Sound – Bass Filters

Beats lovers rejoice – the bass filter offers a similar sound signature to the Beats Solo 2’s. That’s not a bad thing – the Beats Solo 2’s were one of the best reviewed audio accessories by Beats ever. The bass filters offer a very warm sound, but the bass can be a bit overpowering at times, especially when listening to classical music or already bass heavy tracks. It’s overpowering for me, but bass amount is a matter of personal preference. I suspect most people will want to put the bass filters on, especially if they previously owned Beats or EarPods. The bass filters work by putting a bit of foam in the caps, dampening the treble by 3dB. The result is that the treble can sound a bit subdued, but bass becomes more punchy and hard-hitting.

Sound – Neutral Filters
The neutral filters offer a more reigned in sound signature, but it’s not neutral (a nearly flat frequency response). The sound is warm and inviting, but less overpowering. Personally, I still found these filters to be a bit bass heavy, but once again, that’s personal preference. However, I do appreciate the bass quality. It’s rich and warm, and it’s perfectly suited for late night listening when you don’t want piercing highs giving you a headache. These filters will probably be best for pop music and EDM. The neutral filters also work by putting foam in the caps, but slightly less, so the highs are more rounded and subdued than the treble filters

Sound – Treble Filters

These were my favorite filters. With a 6dB difference from the bass filters, there’s a noticeable difference. These have no foam in them, so you’re getting to hear exactly what comes out of the drivers. I found the sound still warm, but clearer than before. The bass is still nice and punchy, and female voices shine, and cymbals get the spark they deserve. However, the highs can be a bit fatiguing, if its late at night and you’re listening for an extended period of time.

Isolation

Since I wasn’t able to get a perfect seal on these earphones for a good amount of time, the isolation wasn’t great, especially with the silicone tips. However, with the help of comply foam tips, there was a decent level of isolation, though the ported design means that the sound can leak in more easily than otherwise possible. Since the earphones are so big, I suspect the large covering of metal helped to provide better isolation.

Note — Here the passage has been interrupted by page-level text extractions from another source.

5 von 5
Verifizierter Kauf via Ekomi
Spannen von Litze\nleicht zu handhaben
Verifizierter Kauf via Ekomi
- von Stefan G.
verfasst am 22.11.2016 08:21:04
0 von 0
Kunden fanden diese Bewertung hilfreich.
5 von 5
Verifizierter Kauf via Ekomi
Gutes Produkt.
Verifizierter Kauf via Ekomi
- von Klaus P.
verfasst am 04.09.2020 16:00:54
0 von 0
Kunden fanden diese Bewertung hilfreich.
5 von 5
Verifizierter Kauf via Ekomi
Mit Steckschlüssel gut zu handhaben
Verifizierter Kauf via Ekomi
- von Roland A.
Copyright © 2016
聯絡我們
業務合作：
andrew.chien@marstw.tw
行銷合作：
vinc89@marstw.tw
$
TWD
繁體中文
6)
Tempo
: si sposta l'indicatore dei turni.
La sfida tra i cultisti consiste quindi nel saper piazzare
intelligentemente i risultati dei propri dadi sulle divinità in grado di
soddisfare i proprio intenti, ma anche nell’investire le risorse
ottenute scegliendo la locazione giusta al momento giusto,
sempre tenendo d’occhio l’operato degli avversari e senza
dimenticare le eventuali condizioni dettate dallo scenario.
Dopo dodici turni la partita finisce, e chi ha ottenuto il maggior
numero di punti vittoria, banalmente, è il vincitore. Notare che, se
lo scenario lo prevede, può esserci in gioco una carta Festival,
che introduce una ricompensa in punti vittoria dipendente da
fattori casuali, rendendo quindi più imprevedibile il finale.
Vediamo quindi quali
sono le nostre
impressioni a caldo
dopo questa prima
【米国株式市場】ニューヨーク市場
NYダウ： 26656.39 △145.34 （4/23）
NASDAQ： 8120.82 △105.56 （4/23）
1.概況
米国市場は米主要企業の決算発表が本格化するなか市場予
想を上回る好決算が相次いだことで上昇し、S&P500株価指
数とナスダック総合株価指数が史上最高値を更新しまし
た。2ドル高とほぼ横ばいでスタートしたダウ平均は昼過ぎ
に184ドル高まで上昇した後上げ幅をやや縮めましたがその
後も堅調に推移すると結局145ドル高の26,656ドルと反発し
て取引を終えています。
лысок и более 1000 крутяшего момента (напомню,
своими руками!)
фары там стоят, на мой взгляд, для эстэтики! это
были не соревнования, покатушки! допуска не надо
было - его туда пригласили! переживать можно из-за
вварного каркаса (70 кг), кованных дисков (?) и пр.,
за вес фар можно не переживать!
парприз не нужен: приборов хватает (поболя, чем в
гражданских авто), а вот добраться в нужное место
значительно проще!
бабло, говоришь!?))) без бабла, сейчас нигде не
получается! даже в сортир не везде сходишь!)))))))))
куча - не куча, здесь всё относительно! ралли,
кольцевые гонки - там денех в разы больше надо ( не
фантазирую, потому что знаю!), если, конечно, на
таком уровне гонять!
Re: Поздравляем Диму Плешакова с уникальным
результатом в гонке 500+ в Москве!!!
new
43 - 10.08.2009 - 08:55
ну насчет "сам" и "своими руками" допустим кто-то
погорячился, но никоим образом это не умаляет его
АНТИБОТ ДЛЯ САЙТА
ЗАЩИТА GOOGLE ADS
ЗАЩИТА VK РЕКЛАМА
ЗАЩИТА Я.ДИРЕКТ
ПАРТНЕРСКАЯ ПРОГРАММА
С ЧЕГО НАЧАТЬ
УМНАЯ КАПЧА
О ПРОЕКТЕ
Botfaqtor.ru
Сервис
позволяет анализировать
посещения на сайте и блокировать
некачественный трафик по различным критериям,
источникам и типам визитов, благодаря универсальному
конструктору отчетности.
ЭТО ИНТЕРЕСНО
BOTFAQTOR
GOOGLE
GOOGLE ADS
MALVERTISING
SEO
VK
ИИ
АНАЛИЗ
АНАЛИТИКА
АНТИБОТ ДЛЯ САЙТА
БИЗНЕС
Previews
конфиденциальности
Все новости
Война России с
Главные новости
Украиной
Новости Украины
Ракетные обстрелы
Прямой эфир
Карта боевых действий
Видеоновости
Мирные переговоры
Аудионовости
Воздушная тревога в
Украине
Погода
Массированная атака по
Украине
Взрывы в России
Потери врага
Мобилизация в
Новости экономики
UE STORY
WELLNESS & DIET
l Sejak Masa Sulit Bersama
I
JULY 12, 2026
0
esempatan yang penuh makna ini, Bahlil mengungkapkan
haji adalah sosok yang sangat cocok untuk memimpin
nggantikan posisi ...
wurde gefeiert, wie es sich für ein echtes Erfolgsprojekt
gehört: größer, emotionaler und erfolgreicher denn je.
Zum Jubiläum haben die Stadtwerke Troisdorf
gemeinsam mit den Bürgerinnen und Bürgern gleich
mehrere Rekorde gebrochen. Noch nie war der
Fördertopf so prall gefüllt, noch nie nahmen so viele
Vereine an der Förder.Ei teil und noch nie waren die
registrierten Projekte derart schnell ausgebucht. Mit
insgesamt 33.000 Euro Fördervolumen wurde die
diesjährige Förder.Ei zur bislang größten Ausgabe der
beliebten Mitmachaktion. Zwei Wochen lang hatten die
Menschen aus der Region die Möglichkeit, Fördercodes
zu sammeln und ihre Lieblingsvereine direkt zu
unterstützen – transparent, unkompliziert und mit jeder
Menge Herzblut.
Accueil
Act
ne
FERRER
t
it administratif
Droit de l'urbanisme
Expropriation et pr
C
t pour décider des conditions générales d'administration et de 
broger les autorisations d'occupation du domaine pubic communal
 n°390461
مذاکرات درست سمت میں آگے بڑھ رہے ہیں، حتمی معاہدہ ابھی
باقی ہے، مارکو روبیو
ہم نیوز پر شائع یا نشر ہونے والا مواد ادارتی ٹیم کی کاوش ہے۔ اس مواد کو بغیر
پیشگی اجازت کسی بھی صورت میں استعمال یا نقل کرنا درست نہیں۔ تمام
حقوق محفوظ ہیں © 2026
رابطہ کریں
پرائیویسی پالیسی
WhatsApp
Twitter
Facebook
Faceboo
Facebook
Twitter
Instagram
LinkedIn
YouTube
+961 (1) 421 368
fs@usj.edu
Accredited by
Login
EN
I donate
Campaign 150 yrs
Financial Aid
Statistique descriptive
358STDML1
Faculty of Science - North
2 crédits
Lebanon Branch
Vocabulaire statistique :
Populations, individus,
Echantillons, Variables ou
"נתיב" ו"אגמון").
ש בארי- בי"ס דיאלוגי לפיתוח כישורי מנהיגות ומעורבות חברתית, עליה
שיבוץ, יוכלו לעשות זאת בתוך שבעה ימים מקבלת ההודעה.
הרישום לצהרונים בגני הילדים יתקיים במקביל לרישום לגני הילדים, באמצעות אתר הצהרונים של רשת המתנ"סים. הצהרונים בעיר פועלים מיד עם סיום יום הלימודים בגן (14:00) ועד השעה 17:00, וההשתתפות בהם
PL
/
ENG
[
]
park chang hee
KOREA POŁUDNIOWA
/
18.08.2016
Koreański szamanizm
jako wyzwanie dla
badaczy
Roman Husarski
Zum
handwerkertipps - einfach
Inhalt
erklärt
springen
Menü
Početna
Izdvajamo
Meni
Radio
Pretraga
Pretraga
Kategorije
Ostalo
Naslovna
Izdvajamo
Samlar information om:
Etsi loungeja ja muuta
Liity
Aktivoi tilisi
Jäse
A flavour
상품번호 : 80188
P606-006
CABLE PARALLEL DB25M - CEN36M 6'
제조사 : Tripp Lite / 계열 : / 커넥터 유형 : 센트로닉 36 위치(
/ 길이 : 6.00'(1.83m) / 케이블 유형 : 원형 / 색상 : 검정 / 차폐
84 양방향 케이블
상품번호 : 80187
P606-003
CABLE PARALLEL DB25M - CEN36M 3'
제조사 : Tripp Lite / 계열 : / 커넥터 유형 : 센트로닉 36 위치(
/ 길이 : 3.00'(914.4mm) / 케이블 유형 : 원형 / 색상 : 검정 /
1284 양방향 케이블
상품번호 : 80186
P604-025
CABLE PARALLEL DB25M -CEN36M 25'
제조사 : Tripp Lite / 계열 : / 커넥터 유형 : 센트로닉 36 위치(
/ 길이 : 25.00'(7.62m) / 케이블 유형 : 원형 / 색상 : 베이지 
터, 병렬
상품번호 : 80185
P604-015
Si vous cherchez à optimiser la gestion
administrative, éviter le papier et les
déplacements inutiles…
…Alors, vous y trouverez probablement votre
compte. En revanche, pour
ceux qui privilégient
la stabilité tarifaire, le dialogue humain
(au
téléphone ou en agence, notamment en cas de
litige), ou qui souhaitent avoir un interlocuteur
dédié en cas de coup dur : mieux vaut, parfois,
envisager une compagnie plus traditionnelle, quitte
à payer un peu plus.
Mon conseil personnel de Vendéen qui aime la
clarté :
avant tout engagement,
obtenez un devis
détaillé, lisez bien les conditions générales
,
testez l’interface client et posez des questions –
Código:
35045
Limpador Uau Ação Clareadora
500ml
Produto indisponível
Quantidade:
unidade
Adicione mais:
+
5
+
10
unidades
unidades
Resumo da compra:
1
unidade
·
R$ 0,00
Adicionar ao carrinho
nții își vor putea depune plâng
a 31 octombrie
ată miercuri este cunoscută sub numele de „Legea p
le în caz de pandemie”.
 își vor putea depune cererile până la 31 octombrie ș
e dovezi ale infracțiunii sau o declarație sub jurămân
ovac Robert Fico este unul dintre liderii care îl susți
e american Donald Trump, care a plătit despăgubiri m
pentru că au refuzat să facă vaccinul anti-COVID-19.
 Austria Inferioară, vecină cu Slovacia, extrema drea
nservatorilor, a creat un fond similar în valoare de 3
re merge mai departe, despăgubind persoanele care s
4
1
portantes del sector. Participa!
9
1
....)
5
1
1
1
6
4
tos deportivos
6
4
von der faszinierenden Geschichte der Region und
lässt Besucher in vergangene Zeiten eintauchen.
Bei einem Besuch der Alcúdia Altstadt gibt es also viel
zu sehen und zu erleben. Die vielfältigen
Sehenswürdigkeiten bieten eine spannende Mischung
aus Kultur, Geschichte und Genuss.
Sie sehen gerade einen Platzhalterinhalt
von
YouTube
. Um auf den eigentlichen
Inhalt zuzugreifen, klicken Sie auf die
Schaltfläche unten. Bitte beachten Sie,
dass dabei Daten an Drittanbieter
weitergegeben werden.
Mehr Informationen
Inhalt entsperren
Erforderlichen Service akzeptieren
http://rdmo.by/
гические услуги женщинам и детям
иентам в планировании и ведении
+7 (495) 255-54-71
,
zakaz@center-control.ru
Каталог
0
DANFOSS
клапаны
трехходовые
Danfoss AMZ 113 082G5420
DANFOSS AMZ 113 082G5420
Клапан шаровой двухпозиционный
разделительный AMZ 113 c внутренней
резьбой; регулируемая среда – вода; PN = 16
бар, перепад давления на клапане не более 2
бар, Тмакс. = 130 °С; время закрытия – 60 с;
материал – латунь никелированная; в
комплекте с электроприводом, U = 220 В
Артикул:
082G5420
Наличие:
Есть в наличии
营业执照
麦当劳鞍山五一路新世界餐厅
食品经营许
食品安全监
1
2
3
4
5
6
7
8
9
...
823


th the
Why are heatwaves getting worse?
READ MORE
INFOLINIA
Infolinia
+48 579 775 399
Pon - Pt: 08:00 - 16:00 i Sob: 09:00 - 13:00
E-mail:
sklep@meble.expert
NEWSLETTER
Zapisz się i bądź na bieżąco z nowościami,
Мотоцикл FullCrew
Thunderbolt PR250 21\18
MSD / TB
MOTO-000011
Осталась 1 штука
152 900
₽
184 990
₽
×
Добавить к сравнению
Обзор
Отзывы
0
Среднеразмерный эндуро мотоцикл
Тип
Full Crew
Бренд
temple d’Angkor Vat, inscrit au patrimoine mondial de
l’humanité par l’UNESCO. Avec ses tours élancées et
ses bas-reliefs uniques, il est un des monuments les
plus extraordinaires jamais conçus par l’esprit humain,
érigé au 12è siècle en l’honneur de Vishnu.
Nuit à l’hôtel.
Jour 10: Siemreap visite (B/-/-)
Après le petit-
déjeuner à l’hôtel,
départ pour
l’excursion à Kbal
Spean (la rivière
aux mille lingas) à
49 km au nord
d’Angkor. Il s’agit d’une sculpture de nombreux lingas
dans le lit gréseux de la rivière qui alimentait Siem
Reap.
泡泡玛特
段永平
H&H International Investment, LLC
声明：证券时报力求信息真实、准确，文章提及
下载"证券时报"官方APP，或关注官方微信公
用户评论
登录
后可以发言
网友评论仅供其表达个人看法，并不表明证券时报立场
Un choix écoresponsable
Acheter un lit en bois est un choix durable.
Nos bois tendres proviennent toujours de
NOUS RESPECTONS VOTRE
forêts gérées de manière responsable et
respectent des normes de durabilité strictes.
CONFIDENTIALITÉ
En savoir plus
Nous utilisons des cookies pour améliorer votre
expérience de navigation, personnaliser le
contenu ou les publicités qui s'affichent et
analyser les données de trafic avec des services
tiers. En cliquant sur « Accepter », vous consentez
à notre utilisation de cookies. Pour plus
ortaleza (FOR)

As with most earphones, they don’t function well as standalone foam ear-tips, as there’s next to no isolation without music playing.

Wrap Up

If you’re looking for a major upgrade from your EarPods or Beats, these are the way to go. They are a magnificent piece of kit. They look good and sound good, and come with features usually reserved for $500+ earphones. Provided you have normal sized ears, these will fit fine, and you’ll love them. The inline remote and mic is useful, and I’d certainly recommend paying the $10 extra for it. The warm sound is perfect for casual listeners and audiophiles alike and Beats users will appreciate the bass filters. Overall, these earphones are a great IEM for a great price, and I’d recommend you to buy them if you can afford them.